To avoid this expenditure of fuel, the Molniya orbit uses an inclination of 63.4°, for which the factor $4-5\sin^2{i}$ is zero, so that there is no change in the position of perigee over time. An orbit designed in this manner is called a frozen orbit.

===Orbital period===
To ensure the geometry relative to the ground stations repeats every 24 hours, the period should be about half a sidereal day, keeping the longitudes of the apogees constant.

However, the oblateness of the Earth also perturbs the right ascension of the ascending node ($\Omega$), changing the nodal period and causing the ground track to drift over time at the rate shown in equation (2).

$\dot{\Omega} = -\frac{3}{2}\cdot n J_2\cdot\left(\frac{R_E}{a}\right)^2 \frac{\cos{i}} {(1-e^2)^2}$ (2)

where $\dot{\Omega}$ is in degrees per day.

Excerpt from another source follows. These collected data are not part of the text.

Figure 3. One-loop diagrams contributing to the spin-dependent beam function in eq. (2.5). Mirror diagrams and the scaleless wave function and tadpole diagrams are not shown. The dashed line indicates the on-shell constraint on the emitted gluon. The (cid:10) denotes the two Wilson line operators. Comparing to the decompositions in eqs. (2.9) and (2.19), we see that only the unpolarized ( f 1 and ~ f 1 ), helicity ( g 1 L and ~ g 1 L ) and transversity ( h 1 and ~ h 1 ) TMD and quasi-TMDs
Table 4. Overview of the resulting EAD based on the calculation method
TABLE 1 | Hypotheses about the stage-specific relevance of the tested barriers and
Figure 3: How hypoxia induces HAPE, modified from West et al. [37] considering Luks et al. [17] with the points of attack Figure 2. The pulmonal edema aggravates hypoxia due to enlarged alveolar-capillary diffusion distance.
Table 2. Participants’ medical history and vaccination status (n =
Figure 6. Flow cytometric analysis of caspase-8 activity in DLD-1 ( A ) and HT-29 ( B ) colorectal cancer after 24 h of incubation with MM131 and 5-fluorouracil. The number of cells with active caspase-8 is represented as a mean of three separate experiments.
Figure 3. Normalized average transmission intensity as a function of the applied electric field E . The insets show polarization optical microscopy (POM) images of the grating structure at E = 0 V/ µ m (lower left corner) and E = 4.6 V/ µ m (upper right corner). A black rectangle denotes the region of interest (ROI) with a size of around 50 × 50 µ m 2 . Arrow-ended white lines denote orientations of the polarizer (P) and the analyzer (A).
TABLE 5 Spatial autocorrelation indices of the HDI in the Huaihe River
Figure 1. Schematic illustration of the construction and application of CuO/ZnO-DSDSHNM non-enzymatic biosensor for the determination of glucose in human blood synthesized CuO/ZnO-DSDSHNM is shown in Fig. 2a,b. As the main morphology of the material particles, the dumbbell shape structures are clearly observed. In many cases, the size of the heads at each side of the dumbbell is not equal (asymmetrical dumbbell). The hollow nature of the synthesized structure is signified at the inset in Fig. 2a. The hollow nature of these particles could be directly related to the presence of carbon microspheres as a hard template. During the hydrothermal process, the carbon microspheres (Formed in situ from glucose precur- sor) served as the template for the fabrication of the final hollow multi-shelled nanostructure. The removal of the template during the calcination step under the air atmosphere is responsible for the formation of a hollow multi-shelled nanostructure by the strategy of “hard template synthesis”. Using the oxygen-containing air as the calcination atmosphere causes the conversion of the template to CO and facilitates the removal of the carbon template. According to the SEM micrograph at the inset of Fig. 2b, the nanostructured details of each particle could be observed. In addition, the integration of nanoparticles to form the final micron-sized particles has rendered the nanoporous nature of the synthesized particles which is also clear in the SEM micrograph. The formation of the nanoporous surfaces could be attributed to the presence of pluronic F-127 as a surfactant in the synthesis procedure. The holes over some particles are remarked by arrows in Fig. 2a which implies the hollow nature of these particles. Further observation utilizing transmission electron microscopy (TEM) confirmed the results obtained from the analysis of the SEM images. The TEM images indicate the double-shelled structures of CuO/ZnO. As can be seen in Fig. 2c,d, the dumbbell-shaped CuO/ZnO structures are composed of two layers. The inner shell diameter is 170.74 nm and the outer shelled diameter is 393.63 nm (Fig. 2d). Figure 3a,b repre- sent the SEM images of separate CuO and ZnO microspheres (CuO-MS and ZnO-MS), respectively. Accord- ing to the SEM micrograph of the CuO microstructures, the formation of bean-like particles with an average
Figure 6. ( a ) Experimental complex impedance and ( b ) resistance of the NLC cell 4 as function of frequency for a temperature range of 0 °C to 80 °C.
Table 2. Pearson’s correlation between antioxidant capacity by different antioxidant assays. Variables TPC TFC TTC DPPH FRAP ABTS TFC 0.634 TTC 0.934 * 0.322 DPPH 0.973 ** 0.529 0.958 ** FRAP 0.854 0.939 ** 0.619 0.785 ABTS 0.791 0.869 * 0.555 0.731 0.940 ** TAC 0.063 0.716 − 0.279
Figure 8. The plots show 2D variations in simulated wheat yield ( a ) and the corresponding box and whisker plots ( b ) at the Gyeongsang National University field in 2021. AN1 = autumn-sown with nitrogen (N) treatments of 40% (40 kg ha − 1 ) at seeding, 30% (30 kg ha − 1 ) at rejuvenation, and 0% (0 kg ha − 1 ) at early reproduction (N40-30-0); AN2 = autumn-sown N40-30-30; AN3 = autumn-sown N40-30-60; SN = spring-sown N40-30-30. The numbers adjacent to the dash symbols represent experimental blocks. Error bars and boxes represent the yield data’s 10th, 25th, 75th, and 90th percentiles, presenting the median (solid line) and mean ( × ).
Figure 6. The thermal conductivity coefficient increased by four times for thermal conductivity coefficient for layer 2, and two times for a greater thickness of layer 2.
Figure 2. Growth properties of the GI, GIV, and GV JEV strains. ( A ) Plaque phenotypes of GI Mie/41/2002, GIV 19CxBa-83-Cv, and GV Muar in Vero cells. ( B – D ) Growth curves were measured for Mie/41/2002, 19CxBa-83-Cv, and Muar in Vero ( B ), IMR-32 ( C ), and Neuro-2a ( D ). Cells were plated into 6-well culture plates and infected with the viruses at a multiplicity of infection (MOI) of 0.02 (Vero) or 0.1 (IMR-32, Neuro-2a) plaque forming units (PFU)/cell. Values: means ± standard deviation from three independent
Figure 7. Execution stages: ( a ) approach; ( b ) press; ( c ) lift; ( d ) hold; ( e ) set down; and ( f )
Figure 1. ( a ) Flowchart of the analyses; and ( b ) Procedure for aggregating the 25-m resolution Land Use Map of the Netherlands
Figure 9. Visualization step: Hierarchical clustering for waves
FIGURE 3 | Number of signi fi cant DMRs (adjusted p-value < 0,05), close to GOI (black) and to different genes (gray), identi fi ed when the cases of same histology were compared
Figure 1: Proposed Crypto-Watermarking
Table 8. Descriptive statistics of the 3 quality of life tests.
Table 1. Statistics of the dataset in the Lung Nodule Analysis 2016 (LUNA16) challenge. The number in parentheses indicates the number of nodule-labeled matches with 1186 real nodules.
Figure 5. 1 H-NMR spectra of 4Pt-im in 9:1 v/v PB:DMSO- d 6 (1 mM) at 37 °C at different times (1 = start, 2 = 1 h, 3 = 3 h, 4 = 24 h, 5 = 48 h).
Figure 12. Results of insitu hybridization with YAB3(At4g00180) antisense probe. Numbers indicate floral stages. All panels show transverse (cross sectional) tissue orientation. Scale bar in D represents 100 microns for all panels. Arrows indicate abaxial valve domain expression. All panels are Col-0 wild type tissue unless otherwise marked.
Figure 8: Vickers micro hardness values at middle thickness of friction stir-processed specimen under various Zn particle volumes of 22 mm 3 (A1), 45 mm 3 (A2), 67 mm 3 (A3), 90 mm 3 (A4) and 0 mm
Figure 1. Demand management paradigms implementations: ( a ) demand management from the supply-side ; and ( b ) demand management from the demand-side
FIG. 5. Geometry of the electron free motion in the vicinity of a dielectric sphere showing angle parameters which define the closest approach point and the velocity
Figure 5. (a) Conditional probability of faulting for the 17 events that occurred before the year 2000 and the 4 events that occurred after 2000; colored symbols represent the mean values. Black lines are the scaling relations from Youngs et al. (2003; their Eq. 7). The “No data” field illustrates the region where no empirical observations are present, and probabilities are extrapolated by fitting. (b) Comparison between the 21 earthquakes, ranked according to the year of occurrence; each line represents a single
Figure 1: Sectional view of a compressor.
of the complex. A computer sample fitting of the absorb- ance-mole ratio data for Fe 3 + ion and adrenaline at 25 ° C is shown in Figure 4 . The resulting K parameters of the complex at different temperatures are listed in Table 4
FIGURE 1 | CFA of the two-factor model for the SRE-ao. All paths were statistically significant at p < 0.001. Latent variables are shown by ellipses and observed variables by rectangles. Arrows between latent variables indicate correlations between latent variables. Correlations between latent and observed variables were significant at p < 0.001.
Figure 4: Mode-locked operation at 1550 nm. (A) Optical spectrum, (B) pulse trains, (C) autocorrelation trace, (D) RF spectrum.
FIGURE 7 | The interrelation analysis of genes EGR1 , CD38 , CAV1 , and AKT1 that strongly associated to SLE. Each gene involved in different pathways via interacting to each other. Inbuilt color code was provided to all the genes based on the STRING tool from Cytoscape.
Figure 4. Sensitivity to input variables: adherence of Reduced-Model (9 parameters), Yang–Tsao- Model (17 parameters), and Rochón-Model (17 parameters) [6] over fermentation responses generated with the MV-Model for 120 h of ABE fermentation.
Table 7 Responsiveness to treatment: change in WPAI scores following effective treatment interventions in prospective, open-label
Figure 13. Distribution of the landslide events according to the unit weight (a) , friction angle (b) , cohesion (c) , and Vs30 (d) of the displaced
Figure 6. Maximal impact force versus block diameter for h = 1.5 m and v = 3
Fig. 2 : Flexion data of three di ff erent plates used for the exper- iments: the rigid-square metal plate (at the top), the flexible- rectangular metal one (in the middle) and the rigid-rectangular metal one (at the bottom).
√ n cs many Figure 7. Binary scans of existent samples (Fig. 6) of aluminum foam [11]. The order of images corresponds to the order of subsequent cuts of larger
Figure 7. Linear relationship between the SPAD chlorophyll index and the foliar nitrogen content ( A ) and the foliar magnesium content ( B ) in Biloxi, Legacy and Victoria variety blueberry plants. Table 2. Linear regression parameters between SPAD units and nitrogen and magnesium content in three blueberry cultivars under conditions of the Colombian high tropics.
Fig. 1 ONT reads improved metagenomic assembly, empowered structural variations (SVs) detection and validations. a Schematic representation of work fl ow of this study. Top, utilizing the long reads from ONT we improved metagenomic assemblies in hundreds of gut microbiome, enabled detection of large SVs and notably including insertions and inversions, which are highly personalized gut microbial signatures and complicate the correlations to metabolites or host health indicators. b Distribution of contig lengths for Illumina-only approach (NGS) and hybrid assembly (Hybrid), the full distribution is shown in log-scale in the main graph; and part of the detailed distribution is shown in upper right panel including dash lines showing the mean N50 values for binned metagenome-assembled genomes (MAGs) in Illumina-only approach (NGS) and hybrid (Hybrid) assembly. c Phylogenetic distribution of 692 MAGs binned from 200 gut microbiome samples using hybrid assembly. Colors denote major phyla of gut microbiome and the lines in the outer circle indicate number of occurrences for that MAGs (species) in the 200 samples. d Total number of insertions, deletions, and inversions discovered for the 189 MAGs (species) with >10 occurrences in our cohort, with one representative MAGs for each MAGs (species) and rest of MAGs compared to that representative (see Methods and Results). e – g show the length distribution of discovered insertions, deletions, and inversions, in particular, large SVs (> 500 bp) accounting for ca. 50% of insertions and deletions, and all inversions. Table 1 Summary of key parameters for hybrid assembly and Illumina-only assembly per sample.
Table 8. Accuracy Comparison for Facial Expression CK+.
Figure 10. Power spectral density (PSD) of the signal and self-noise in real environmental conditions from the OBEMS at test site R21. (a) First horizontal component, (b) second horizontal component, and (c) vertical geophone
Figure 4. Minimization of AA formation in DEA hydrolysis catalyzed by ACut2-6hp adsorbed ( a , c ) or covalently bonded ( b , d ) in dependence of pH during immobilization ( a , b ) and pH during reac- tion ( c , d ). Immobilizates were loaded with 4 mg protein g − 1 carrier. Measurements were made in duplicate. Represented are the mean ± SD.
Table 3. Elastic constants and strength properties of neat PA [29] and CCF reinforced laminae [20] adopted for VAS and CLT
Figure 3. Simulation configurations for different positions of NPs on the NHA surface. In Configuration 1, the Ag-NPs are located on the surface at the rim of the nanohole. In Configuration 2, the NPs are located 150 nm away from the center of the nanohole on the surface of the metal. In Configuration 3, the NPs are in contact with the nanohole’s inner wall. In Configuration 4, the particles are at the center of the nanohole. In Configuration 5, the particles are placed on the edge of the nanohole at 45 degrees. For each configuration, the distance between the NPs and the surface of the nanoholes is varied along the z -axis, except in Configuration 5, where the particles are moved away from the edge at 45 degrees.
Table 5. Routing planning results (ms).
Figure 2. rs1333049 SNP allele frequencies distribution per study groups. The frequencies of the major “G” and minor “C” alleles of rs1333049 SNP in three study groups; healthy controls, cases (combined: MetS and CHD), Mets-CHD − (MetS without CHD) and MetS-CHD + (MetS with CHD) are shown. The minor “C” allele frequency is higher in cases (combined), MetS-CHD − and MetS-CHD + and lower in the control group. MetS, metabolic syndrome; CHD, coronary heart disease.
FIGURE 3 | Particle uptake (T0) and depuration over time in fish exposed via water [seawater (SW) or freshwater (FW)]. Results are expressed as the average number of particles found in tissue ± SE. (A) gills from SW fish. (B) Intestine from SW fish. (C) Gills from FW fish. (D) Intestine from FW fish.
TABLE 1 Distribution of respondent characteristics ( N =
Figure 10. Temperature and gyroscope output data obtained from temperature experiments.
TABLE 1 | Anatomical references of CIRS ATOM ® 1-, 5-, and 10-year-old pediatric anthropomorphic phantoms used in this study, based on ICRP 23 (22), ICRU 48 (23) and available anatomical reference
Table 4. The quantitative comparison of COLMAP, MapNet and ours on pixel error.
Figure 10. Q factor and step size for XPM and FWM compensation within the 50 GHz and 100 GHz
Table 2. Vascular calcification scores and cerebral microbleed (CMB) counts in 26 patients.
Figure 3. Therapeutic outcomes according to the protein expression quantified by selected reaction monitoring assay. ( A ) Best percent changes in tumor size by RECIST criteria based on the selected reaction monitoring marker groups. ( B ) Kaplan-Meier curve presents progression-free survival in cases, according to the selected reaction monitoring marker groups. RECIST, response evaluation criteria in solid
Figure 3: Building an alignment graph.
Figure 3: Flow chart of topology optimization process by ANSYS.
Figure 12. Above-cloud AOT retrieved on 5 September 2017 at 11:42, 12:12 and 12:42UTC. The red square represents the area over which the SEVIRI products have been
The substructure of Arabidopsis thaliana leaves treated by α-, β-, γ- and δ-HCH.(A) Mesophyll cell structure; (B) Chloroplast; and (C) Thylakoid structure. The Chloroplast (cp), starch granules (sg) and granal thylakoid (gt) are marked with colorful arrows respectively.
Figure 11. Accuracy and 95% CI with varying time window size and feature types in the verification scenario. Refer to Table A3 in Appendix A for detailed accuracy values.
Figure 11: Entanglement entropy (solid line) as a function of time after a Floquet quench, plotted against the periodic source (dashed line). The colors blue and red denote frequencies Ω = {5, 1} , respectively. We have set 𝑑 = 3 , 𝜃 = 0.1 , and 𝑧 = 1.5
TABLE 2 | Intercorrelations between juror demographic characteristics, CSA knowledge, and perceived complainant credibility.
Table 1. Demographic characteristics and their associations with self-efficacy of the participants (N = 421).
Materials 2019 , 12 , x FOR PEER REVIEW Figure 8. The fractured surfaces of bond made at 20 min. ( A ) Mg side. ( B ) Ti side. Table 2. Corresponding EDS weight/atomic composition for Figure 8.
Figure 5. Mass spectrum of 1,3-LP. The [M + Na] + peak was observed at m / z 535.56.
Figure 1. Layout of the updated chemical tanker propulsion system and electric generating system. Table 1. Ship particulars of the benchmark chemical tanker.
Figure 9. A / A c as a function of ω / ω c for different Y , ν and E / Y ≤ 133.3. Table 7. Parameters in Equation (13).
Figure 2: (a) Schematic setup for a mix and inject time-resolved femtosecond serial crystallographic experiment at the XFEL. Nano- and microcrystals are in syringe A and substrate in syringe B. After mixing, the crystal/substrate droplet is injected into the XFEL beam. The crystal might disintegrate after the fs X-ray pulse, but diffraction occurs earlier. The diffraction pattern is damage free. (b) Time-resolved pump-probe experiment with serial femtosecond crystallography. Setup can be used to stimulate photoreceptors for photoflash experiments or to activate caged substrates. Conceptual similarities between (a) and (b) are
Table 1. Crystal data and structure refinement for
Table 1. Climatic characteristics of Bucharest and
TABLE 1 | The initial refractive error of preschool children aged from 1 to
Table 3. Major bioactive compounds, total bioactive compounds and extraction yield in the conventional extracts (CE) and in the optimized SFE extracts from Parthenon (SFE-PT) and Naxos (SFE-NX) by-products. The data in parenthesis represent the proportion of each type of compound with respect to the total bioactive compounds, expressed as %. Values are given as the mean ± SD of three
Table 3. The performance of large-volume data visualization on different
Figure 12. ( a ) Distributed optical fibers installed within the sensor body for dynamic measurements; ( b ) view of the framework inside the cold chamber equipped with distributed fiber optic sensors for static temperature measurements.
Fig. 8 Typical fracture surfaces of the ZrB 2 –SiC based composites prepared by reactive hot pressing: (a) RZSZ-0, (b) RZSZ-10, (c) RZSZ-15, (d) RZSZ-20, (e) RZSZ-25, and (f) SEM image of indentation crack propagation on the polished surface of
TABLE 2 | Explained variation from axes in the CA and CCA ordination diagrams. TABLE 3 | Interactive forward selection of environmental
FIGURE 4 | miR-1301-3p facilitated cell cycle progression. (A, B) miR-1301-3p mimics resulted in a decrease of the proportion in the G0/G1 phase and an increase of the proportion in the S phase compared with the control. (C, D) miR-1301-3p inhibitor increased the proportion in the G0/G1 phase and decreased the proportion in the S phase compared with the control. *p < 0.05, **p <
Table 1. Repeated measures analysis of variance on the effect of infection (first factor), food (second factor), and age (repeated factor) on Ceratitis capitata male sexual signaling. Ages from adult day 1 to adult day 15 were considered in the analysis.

Since the inclination of a Molniya orbit is fixed (as above), this perturbation is $\dot{\Omega} = -0.3$ degrees per day. To compensate, the orbital period is adjusted so that the longitude of the apogee changes enough to cancel out this effect.

===Eccentricity===
The eccentricity of the orbit is based on the differences in altitudes of its apogee and perigee. To maximise the amount of time that the satellite spends over the apogee, the eccentricity should be set as high as possible. However, the perigee needs to be high enough to keep the satellite substantially above the atmosphere to minimize drag (~600km), and the orbital period needs to be kept to approximately half a sidereal day (as above). These two factors constrain the eccentricity, which becomes approximately 0.737.

===Semi-major axis===
The exact height of a satellite in a Molniya orbit varies between missions, but a typical orbit will have a perigee altitude of approximately 600 km and an apogee altitude of 39700 km, for a semi-major axis of 26600 km.

==Modelling==
To track satellites using Molniya orbits, scientists use the SDP4 simplified perturbations model, which calculates the location of a satellite based on orbital shape, drag, radiation, gravitation effects from the sun and moon, and earth resonance terms.